Esta Sala considera, que dicho
razonamiento constituye una interpretación excesivamente formalista de la ley
civil que violenta el concepto de justicia material que informa a nuestro
estado social de derecho. En efecto, la Sala de Casación Civil, aplicó el
criterio tradicional y literal del artículo 1.168 del Código Civil, que
condiciona la procedencia de la excepción a la simultaneidad de las
prestaciones, ignorando la cláusula décima segunda, la cual establecía la
obligación esencial y cronológicamente anterior del vendedor (C V, S.A.) de
entregar el apartamento terminado en noviembre de 2011.
Al desestimar la defensa del comprador,
fundada en que la edificación estaba inconclusa e inhabitable, dicha Sala
prescindió de un análisis in totum del contrato y de la finalidad económica del
negocio. La obligación del promitente comprador de seguir pagando cuotas hasta
mayo de 2012 se hizo inútil y desprotegida desde el momento en que el vendedor
presuntamente incumplió materialmente su obligación esencial en noviembre de
2011. La suspensión del pago posterior por parte del comprador, ante el
presunto incumplimiento grave y prior inadimplens del vendedor, no puede ser
calificada como un incumplimiento culposo, sino como una medida de autodefensa
contractual plenamente justificada, en concordancia con el principio de buena
fe contractual (artículo 1.160 del Código Civil).
Asimismo, a juicio de esta Sala resulta
contrario al principio de equidad y proporcionalidad que la rigurosa
interpretación literal del artículo 1.168 del Código Civil se utilice para
despojar al comprador de su derecho a oponer la excepción de contrato no
cumplido y se recompense a la constructora (cuya obligación fundamental de
entregar la res speratae fracasó) con la resolución del contrato y la
posibilidad de solicitar daños, siendo que de acuerdo con la doctrina y la
jurisprudencia de la propia Sala de Casación Civil, para solicitar la
resolución de un contrato bilateral, el actor debe haber cumplido con su
obligación u ofrecido eficazmente cumplirla (Vid. Guerrero-Quintero, Gilberto.

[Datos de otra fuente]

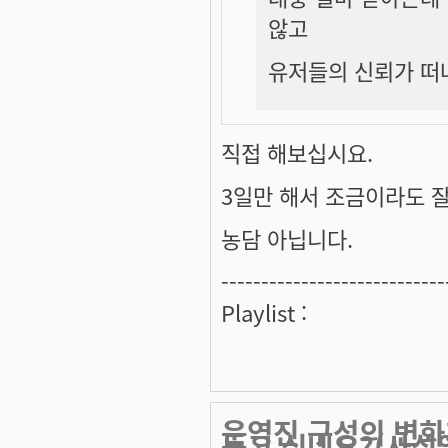
않고
유저들의 신뢰가 떠
직접 해보십시요.
3일만 해서 조금이라도 
농담 아닙니다.
----------------------------
Playlist :
운영진 구성의 변화
듣고 싶네요?(사심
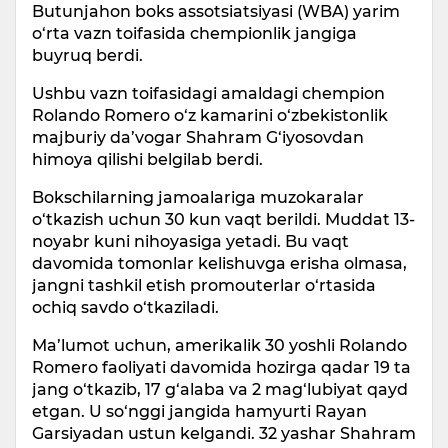
Butunjahon boks assotsiatsiyasi (WBA) yarim
o‘rta vazn toifasida chempionlik jangiga
buyruq berdi.
Ushbu vazn toifasidagi amaldagi chempion
Rolando Romero o‘z kamarini o‘zbekistonlik
majburiy da’vogar Shahram G‘iyosovdan
himoya qilishi belgilab berdi.
Bokschilarning jamoalariga muzokaralar
o‘tkazish uchun 30 kun vaqt berildi. Muddat 13-
noyabr kuni nihoyasiga yetadi. Bu vaqt
davomida tomonlar kelishuvga erisha olmasa,
jangni tashkil etish promouterlar o‘rtasida
ochiq savdo o‘tkaziladi.
Ma’lumot uchun, amerikalik 30 yoshli Rolando
Romero faoliyati davomida hozirga qadar 19 ta
jang o‘tkazib, 17 g‘alaba va 2 mag‘lubiyat qayd
etgan. U so‘nggi jangida hamyurti Rayan
Garsiyadan ustun kelgandi. 32 yashar Shahram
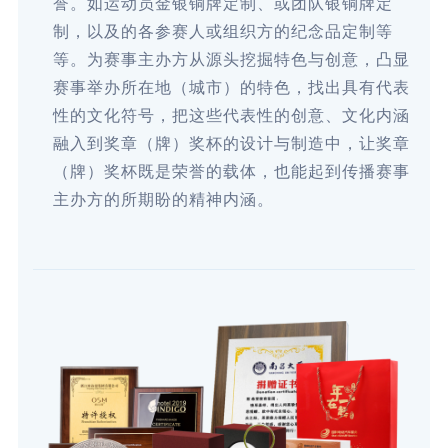
誉。如运动员金银铜牌定制、或团队银铜牌定
制，以及的各参赛人或组织方的纪念品定制等
等。为赛事主办方从源头挖掘特色与创意，凸显
赛事举办所在地（城市）的特色，找出具有代表
性的文化符号，把这些代表性的创意、文化内涵
融入到奖章（牌）奖杯的设计与制造中，让奖章
（牌）奖杯既是荣誉的载体，也能起到传播赛事
主办方的所期盼的精神内涵。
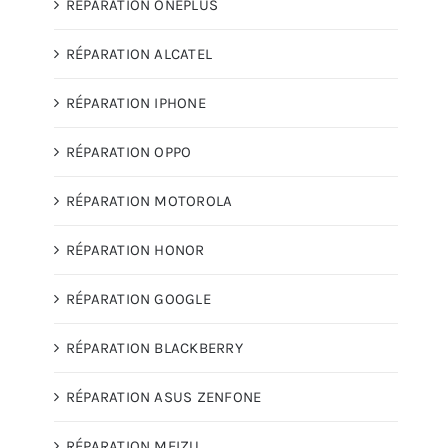
RÉPARATION ONEPLUS
RÉPARATION ALCATEL
RÉPARATION IPHONE
RÉPARATION OPPO
RÉPARATION MOTOROLA
RÉPARATION HONOR
RÉPARATION GOOGLE
RÉPARATION BLACKBERRY
RÉPARATION ASUS ZENFONE
RÉPARATION MEIZU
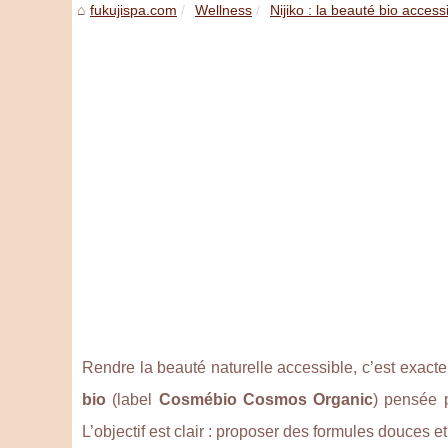
fukujispa.com
Wellness
Nijiko : la beauté bio accessib
Rendre la beauté naturelle accessible, c’est exac
bio
(label
Cosmébio Cosmos Organic
) pensée p
L’objectif est clair : proposer des formules douces et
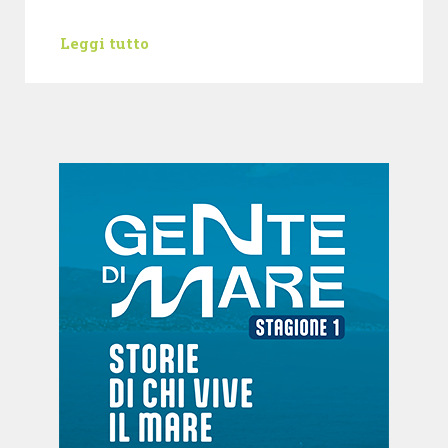
Leggi tutto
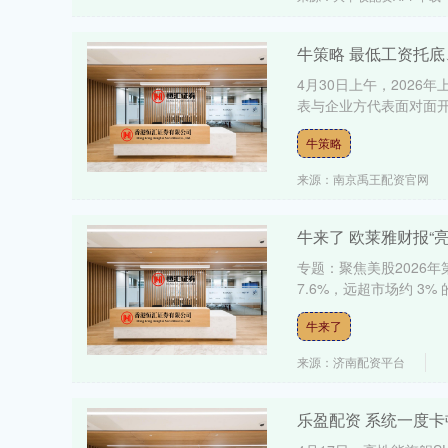
牛策略 最低工资托
4月30日上午，202
表与企业方代表面对面开
牛策略
来源：南京禹王配资官网
牛来了 欧莱雅财报“
专题：聚焦美股2026
7.6%，远超市场约 3%
牛来了
来源：济南配资平台
乐盈配资 系统一度卡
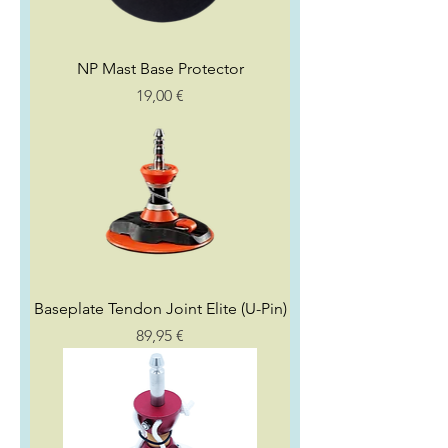
NP Mast Base Protector
Preço
19,00 €
Baseplate Tendon Joint Elite (U-Pin)
Preço
89,95 €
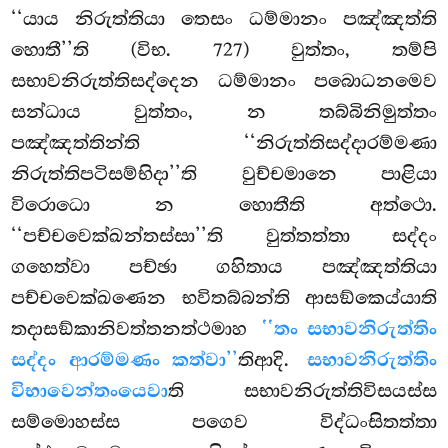
‘‘යාය නිරුත්තියා තෙසං ධම්මානං පඤ්ඤත්ති
හොතී’’ති (විභ. 727) වුත්තං, තම්පි
සභාවනිරුත්තිසද්දෙන ධම්මානං පබොධනමෙව
සන්ධාය වුත්තං, න තබ්බිනිමුත්තං
පඤ්ඤත්තින්ති ‘‘නිරුත්තිසද්දාරම්මණා
නිරුත්තිපටිසම්භිදා’’ති වුච්චමානෙ පාළියා
විරොධො න හොතීති අත්ථො.
‘‘පච්චවෙක්ඛන්තස්සා’’ති වුත්තත්තා සද්දං
ගහෙත්වා පච්ඡා ගහිතාය පඤ්ඤත්තියා
පච්චවෙක්ඛණෙන භවිතබ්බන්ති ආසඞ්කෙය්යාති
තදාසඞ්කානිවත්තනත්ථමාහ
‘‘තං සභාවනිරුත්තිං
සද්දං ආරම්මණං කත්වා’’
තිආදි.
සභාවනිරුත්තිං
විභාවෙන්තංයෙවා
ති සභාවනිරුත්තිවිසයස්ස
සම්මොහස්ස පගෙව විද්ධංසිතත්තා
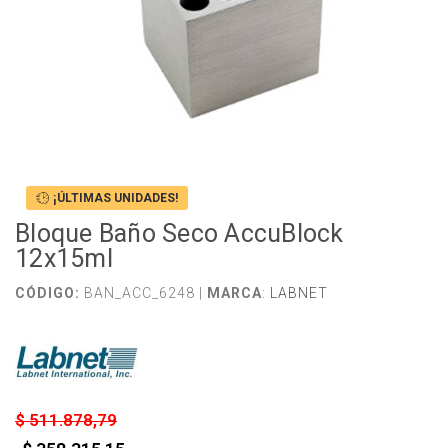
¡ÚLTIMAS UNIDADES!
Bloque Baño Seco AccuBlock
12x15ml
CÓDIGO:
BAN_ACC_6248 |
MARCA
:
LABNET
$ 511.878,79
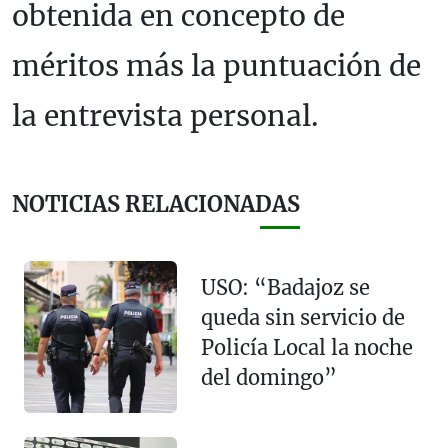
obtenida en concepto de
méritos más la puntuación de
la entrevista personal.
NOTICIAS RELACIONADAS
USO: “Badajoz se
queda sin servicio de
Policía Local la noche
del domingo”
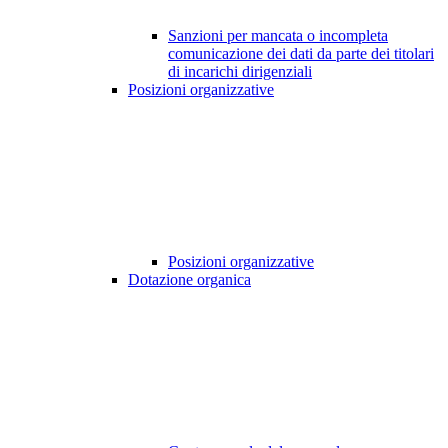
Sanzioni per mancata o incompleta
comunicazione dei dati da parte dei titolari
di incarichi dirigenziali
Posizioni organizzative
Posizioni organizzative
Dotazione organica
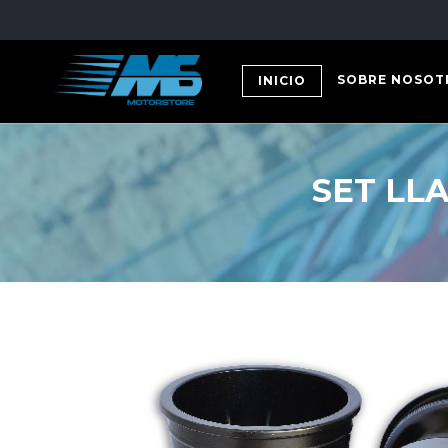
SOBRE NOSOT
INICIO
SET LL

La Resolución del Contrato (Principios Generales). 4ta. Edición, UCAB, Caracas,
2013, p. 83).
La tendencia moderna busca la equidad en los contratos y evitar que el formalismo legal beneficie al contratante que ha incurrido en el incumplimiento más grave. En consecuencia, se evidencia que la sentencia de la Sala de Casación Civil incurrió en una interpretación restrictiva y formalista que menoscabó el orden público constitucional al alterar la realidad contractual y sacrificar la justicia material, lo cual amerita, a juicio de esta Sala, el empleo de su potestad discrecional de revisión.